WHAT THE TASK ASKS> What this exercise needs is every entry restated as written, with no pictures.

┌─ GIVEN DATA

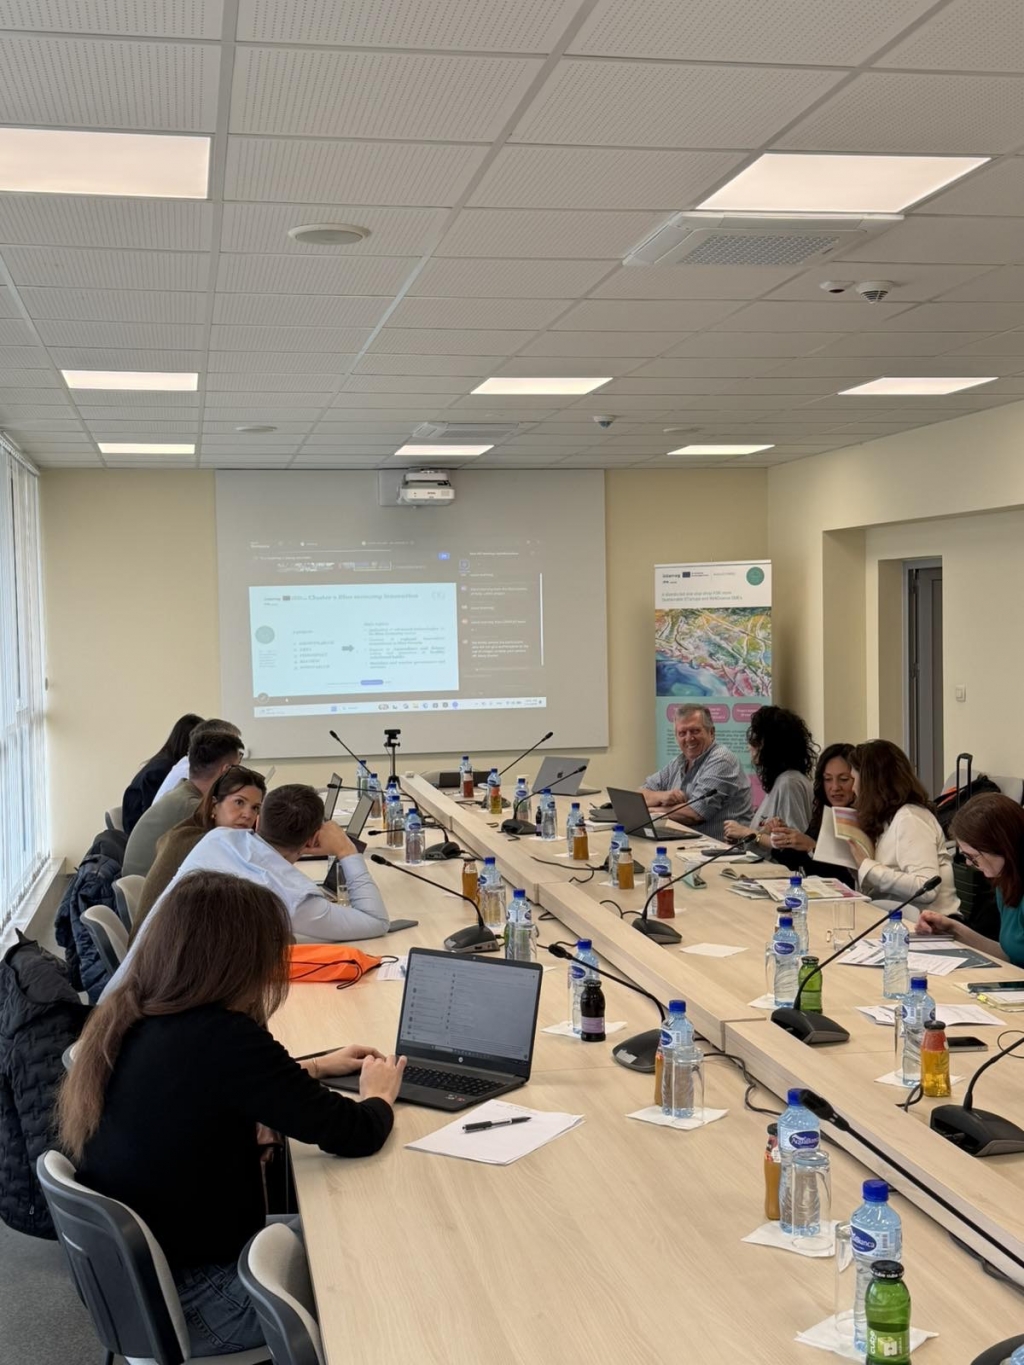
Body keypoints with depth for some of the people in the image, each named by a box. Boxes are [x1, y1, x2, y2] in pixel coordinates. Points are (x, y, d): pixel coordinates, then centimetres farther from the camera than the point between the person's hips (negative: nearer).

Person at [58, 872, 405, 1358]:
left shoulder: (125, 1018, -3)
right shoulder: (222, 1038, -28)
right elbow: (356, 1135, -19)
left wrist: (313, 1067, 21)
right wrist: (379, 1094, 3)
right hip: (184, 1308, -8)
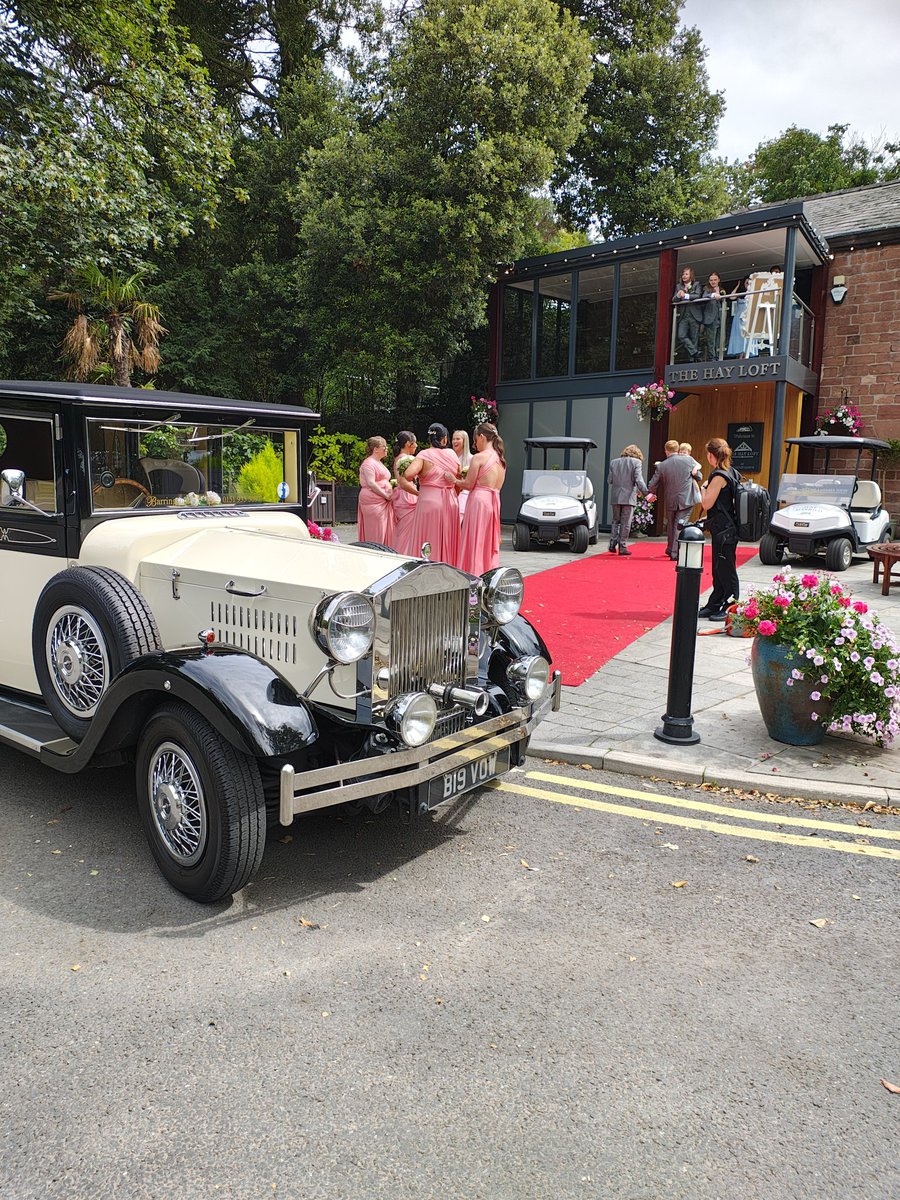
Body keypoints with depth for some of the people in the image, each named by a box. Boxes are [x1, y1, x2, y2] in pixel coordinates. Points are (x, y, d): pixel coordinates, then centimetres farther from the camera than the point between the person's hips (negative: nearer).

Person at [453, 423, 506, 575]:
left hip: (479, 501, -7)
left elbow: (469, 485, -11)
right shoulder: (500, 459, 12)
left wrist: (454, 480, 7)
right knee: (489, 543, 14)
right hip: (495, 501, 7)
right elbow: (496, 485, 12)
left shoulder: (479, 457, -11)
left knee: (475, 543, -1)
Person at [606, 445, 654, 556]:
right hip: (628, 497, -4)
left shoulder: (614, 462, 8)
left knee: (616, 521, 16)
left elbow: (609, 480, 6)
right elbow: (639, 480, -13)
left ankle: (612, 544, 7)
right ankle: (622, 547, 4)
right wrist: (647, 493, -13)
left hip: (615, 497, 4)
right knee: (626, 523, 2)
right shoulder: (636, 462, -4)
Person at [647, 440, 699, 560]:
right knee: (679, 526, 1)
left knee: (672, 525, 19)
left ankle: (670, 549, 34)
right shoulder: (688, 460, -6)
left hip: (670, 501, 1)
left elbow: (651, 485, -1)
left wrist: (652, 493, 21)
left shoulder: (661, 466, -5)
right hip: (686, 500, -1)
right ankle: (675, 553, -2)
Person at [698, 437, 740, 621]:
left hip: (724, 530, -10)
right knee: (718, 570, 16)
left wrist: (703, 487, -2)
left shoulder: (719, 476, -17)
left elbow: (706, 503, -17)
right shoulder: (730, 473, 12)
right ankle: (714, 606, 24)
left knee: (726, 571, -3)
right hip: (725, 528, 10)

└─

RESPONSE BOX>
Body keypoints with depth for some of the people in the image, each named by a box. Boxes are [x1, y1, x2, y2] in pixel coordinates. Points are (x, y, d): pixel coordinates, then centimetres farther from the camera than the point between the person's hips (negative: nearer).

Person at [58, 872, 405, 1358]:
left shoulder: (125, 1018, -3)
right shoulder: (222, 1038, -28)
right elbow: (356, 1135, -19)
left wrist: (313, 1067, 21)
right wrist: (379, 1094, 3)
right hip: (184, 1308, -8)
Body keypoints with depth for some of the people in the image, each named by a box. Boxes are [x1, y1, x2, y2] in pixel coordinates. Points are (x, y, d): pixel coordinates, then centimetres farther from the camera than the point between the person's hips (negative: nearer).

Person at [453, 423, 506, 575]:
left hip: (479, 501, -7)
left elbow: (469, 485, -11)
right shoulder: (500, 459, 12)
left wrist: (454, 480, 7)
right knee: (489, 543, 14)
right hip: (495, 501, 7)
right elbow: (496, 485, 12)
left shoulder: (479, 457, -11)
left knee: (475, 543, -1)
Person at [606, 445, 654, 556]:
right hip: (628, 497, -4)
left shoulder: (614, 462, 8)
left knee: (616, 521, 16)
left elbow: (609, 480, 6)
right elbow: (639, 480, -13)
left ankle: (612, 544, 7)
right ankle: (622, 547, 4)
right wrist: (647, 493, -13)
left hip: (615, 497, 4)
right knee: (626, 523, 2)
right shoulder: (636, 462, -4)
Person at [647, 440, 699, 560]:
right knee: (679, 526, 1)
left knee: (672, 525, 19)
left ankle: (670, 549, 34)
right shoulder: (688, 460, -6)
left hip: (670, 501, 1)
left elbow: (651, 485, -1)
left wrist: (652, 493, 21)
left shoulder: (661, 466, -5)
right hip: (686, 500, -1)
right ankle: (675, 553, -2)
Person at [698, 437, 740, 621]:
left hip: (724, 530, -10)
right knee: (718, 570, 16)
left wrist: (703, 487, -2)
left shoulder: (719, 476, -17)
left elbow: (706, 503, -17)
right shoulder: (730, 473, 12)
right ankle: (714, 606, 24)
left knee: (726, 571, -3)
right hip: (725, 528, 10)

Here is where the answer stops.